"""
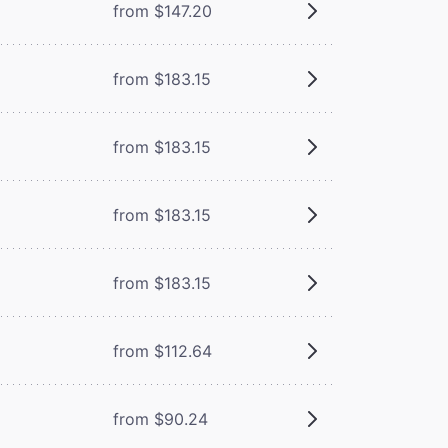
from $147.20
from $183.15
from $183.15
from $183.15
from $183.15
from $112.64
from $90.24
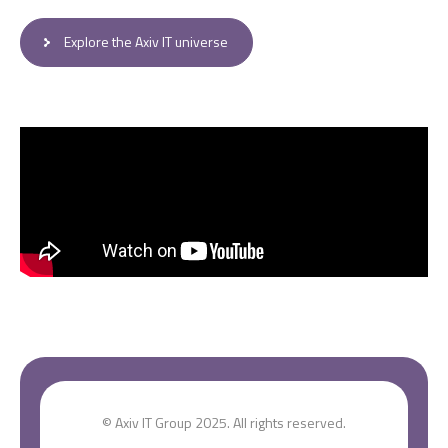
Explore the Axiv IT universe
© Axiv IT Group 2025. All rights reserved.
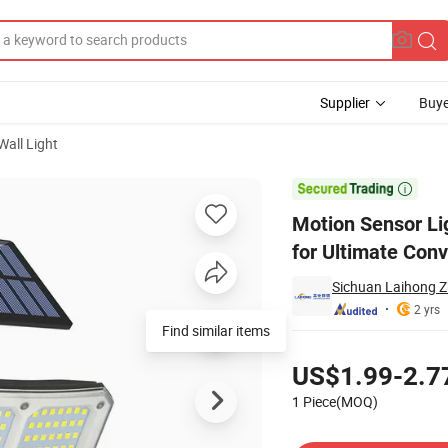
Supplier
Buye
all Light
nduction Light for Ultimate Convenience

Motion Sensor Li
for Ultimate Con
Sichuan Laihong Zh
2 yrs
Find similar items
Pricing
US$1.99-2.7
1 Piece(MOQ)
Contact Supplier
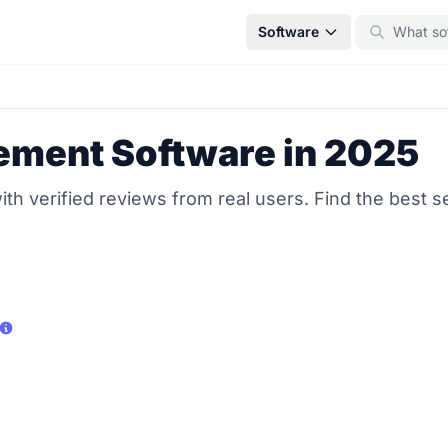
Software
ement Software in 2025
 verified reviews from real users. Find the best se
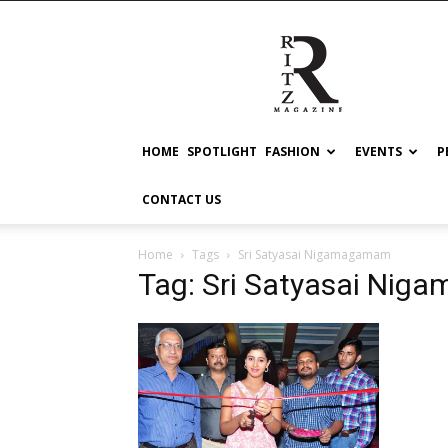
RITZ
HOME
SPOTLIGHT
FASHION
EVENTS
P
CONTACT US
Home
Tags
Sri Satyasai Nigamagamam
Tag: Sri Satyasai Ni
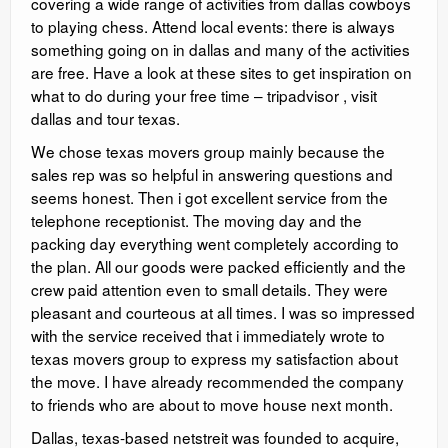
covering a wide range of activities from dallas cowboys
to playing chess. Attend local events: there is always
something going on in dallas and many of the activities
are free. Have a look at these sites to get inspiration on
what to do during your free time – tripadvisor , visit
dallas and tour texas.
We chose texas movers group mainly because the
sales rep was so helpful in answering questions and
seems honest. Then i got excellent service from the
telephone receptionist. The moving day and the
packing day everything went completely according to
the plan. All our goods were packed efficiently and the
crew paid attention even to small details. They were
pleasant and courteous at all times. I was so impressed
with the service received that i immediately wrote to
texas movers group to express my satisfaction about
the move. I have already recommended the company
to friends who are about to move house next month.
Dallas, texas-based netstreit was founded to acquire,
"""
• [Exercise instructions] Write out the records word for word, starting at the line that contains "Explore the Axiv IT universe" and ending with the last line of the records, leaving out the pictures.

• [Solved problem]
Explore the Axiv IT universe
© Axiv IT Group 2025. All rights reserved.
Supplier
Buye
all Light
nduction Light for Ultimate Convenience

Motion Sensor Li
for Ultimate Con
Sichuan Laihong Zh
2 yrs
Find similar items
Pricing
US$1.99-2.7
1 Piece(MOQ)
Contact Supplier
Software
ement Software in 2025
 verified reviews from real users. Find the best se
RITZ
HOME
SPOTLIGHT
FASHION
EVENTS
P
CONTACT US
Home
Tags
Sri Satyasai Nigamagamam
Tag: Sri Satyasai Ni
covering a wide range of activities from dallas cowboys
to playing chess. Attend local events: there is always
something going on in dallas and many of the activities
are free. Have a look at these sites to get inspiration on
what to do during your free time – tripadvisor , visit
dallas and tour texas.
We chose texas movers group mainly because the
sales rep was so helpful in answering questions and
seems honest. Then i got excellent service from the
telephone receptionist. The moving day and the
packing day everything went completely according to
the plan. All our goods were packed efficiently and the
crew paid attention even to small details. They were
pleasant and courteous at all times. I was so impressed
with the service received that i immediately wrote to
texas movers group to express my satisfaction about
the move. I have already recommended the company
to friends who are about to move house next month.
Dallas, texas-based netstreit was founded to acquire,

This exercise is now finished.